Work to complete
Produce a word-for-word copy of the listing below without its pictures.

Record set
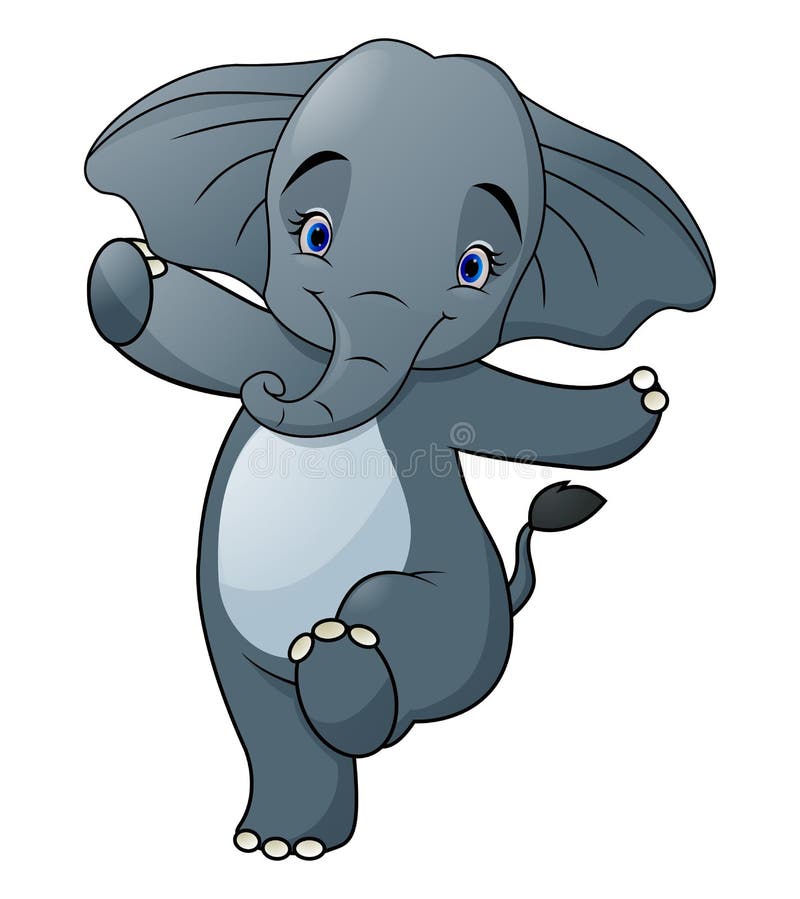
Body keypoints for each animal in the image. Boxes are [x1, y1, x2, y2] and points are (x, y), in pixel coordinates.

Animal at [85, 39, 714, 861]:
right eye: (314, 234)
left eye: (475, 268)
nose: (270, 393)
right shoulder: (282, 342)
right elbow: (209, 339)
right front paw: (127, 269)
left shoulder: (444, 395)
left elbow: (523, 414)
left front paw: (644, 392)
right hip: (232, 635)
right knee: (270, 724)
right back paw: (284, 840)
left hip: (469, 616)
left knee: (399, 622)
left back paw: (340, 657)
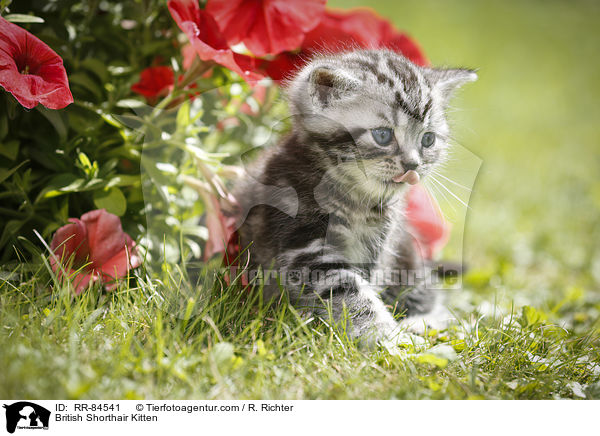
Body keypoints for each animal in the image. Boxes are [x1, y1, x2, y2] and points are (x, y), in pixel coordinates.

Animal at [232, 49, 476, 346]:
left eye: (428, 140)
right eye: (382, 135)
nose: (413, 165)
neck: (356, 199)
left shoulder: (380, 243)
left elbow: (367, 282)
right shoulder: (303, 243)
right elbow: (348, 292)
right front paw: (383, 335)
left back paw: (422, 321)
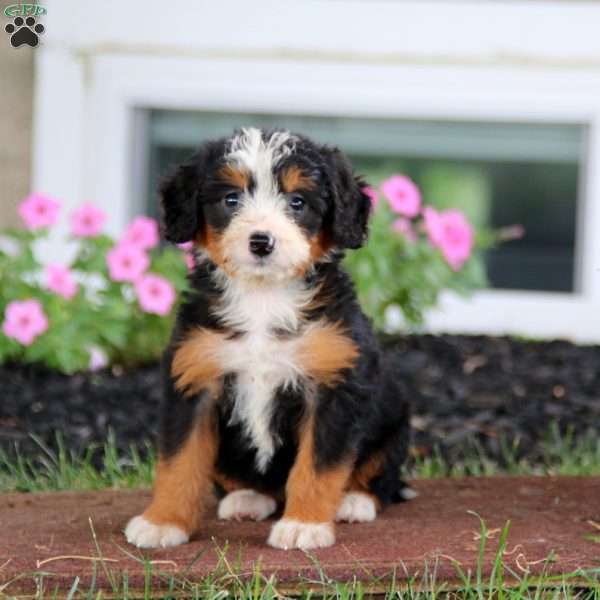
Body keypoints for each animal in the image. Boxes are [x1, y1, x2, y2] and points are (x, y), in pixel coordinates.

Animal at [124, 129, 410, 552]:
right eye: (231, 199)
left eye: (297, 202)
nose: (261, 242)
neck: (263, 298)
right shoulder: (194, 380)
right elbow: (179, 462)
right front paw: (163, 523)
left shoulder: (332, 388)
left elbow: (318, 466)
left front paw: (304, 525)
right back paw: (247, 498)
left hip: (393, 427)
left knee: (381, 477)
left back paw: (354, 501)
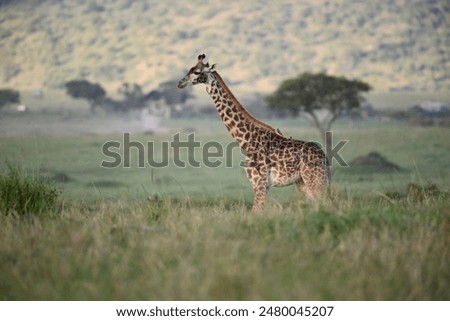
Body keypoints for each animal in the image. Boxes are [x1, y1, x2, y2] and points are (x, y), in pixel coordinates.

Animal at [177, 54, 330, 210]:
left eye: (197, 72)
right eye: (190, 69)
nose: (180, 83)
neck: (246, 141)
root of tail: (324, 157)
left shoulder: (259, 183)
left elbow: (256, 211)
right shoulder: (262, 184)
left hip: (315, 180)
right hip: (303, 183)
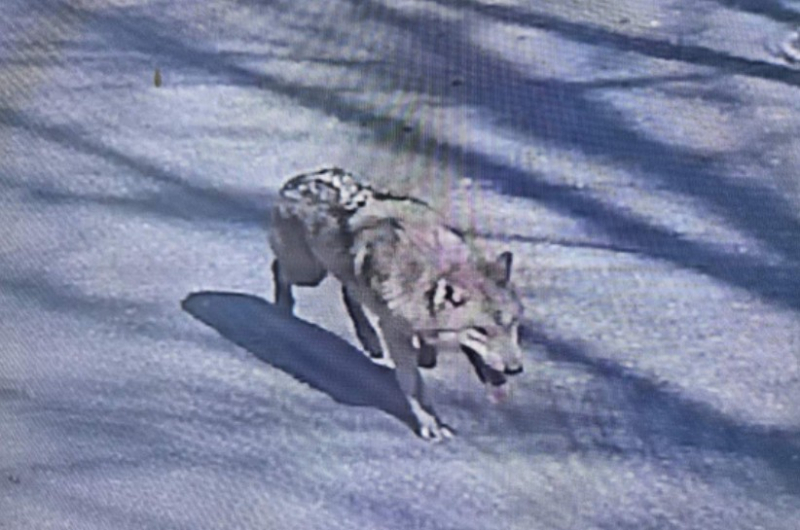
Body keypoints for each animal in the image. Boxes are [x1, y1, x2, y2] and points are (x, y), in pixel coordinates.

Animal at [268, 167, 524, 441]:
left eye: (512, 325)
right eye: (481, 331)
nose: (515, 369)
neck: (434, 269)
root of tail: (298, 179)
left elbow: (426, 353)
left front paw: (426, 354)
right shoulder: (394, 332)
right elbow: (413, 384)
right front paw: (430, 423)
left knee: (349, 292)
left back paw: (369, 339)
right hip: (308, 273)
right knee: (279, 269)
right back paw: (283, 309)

Exercise output
Body keypoints for each animal in the image. Boxes are [x1, y1, x2, y2] and points are (x, y), in pixel coordinates.

Animal at [85, 39, 714, 861]:
right eye: (314, 234)
left eye: (475, 268)
nose: (270, 393)
right shoulder: (282, 342)
right elbow: (209, 339)
right front paw: (127, 269)
left shoulder: (444, 395)
left elbow: (523, 414)
left front paw: (644, 392)
right hip: (232, 635)
right knee: (270, 724)
right back paw: (284, 840)
left hip: (469, 616)
left knee: (399, 622)
left back paw: (340, 657)
Body keypoints for each animal in the image. Boxes are [x1, y1, x2, y2] and points are (x, y), in pixel coordinates.

Animal at [232, 49, 476, 346]:
left eye: (428, 140)
right eye: (382, 135)
nose: (413, 165)
neck: (356, 199)
left shoulder: (380, 243)
left elbow: (367, 282)
right shoulder: (303, 243)
right elbow: (348, 292)
right front paw: (383, 335)
left back paw: (422, 321)
Body keypoints for each animal in the image. Boxes are [x1, y1, x2, y2] and points are (x, y), in pixel coordinates.

Animal at [124, 129, 410, 552]:
right eye: (231, 199)
left eye: (297, 202)
nose: (261, 242)
neck: (263, 298)
right shoulder: (194, 380)
right elbow: (179, 462)
right front paw: (163, 523)
left shoulder: (332, 388)
left elbow: (318, 466)
left front paw: (304, 525)
right back paw: (247, 498)
left hip: (393, 427)
left knee: (381, 477)
left back paw: (354, 501)
Body keypoints for each animal in the image. Boxes are [x1, y1, x2, y2] and points are (x, y), in pixel coordinates.

Animal at [177, 54, 330, 210]:
left eye: (197, 72)
right eye: (190, 69)
nose: (180, 83)
neck: (246, 141)
root of tail: (324, 157)
left shoulder: (259, 183)
left elbow: (256, 211)
right shoulder: (262, 184)
left hip: (315, 180)
right hip: (303, 183)
Body keypoints for each animal in the image. Boxes are [x1, y1, x2, y2] and points are (x, y), in pixel coordinates.

Animal at [268, 167, 524, 441]:
left eye: (512, 325)
right eye: (481, 331)
nose: (515, 369)
neck: (434, 269)
root of tail: (298, 179)
left elbow: (426, 353)
left front paw: (426, 354)
right shoulder: (394, 332)
right elbow: (413, 384)
right front paw: (430, 423)
left knee: (349, 292)
left back paw: (369, 339)
right hip: (308, 273)
right knee: (279, 269)
right back paw: (283, 309)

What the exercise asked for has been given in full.